▶ JOB 1: In the forum post on phonics below, on which pages of his pamphlet did Davis write the quoted passage?
▶ JOB 2: List the topics that, according to the forum post on phonics below, Davis analyzes before reaching his conclusion.
▶ JOB 3: Please decide whether each statement agrees with the forum post on phonics below, answering yes or no and quoting the deciding words: (a) Davis holds that implementation of SP in one school should precisely resemble that in other schools. (b) Davis concludes that anyone favoring phonics should support Analytic Phonics. (c) In Analytic Phonics, readers begin with individual letters.

▶ SELECTED EXTRACT:

-- BEGIN --

Post by chew8 » Sat Jan 04, 2014 10:17 am

On pages 6 and 7 of his pamphlet, Davis wrote: In reality, Implementation of SP in one school will not and should not precisely resemble those in other schools, and in any case, current research into SP ‘effectiveness’ is not informed by a detailed blow by blow description of what actually happens in the classrooms concerned. Hence, it is never really made clear what the research is actually investigating. If teachers are actually teaching, there will be and should be nothing common to all SP programmes....
By the time I have finished my analysis of phonemes, blending and the true character of words, it becomes clear that if we sought to favour phonics at all, we should support Analytic Phonics. In the latter approach, readers begin with words and can be helped, in some cases at least, to understand why they are spelled the way they are.

-- END --

▶ EXTRACTED RECORDS:
-- BEGIN --

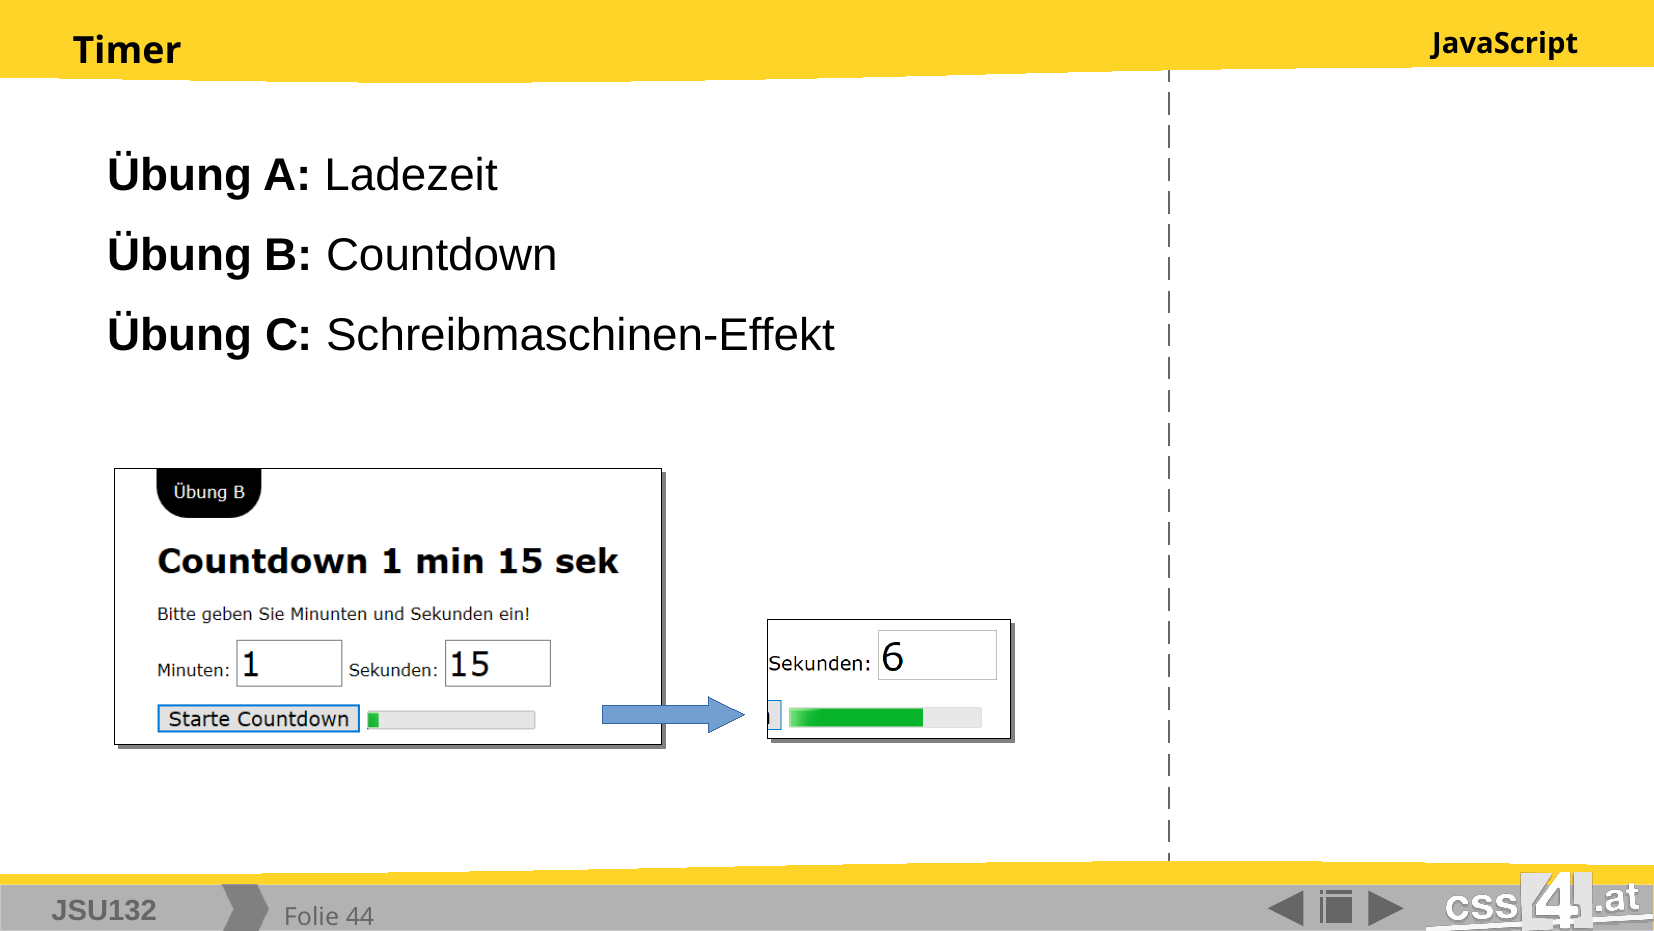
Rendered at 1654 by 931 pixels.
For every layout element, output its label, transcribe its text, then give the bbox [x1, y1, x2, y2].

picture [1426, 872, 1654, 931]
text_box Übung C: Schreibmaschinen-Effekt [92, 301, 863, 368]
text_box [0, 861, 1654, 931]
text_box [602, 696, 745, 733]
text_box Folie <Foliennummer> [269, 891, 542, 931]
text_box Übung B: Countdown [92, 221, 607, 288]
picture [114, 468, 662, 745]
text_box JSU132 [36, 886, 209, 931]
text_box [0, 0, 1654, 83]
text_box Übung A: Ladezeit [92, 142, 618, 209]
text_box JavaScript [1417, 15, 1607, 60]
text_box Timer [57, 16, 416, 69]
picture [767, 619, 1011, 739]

-- END --

▶ CORRECT OUTPUT 1: Pages 6 and 7.

▶ CORRECT OUTPUT 2:
- Phonemes
- Blending
- The true character of words

▶ CORRECT OUTPUT 3:
(a) No: "will not and should not precisely resemble those in other schools"
(b) Yes: "if we sought to favour phonics at all, we should support Analytic Phonics"
(c) No: "readers begin with words"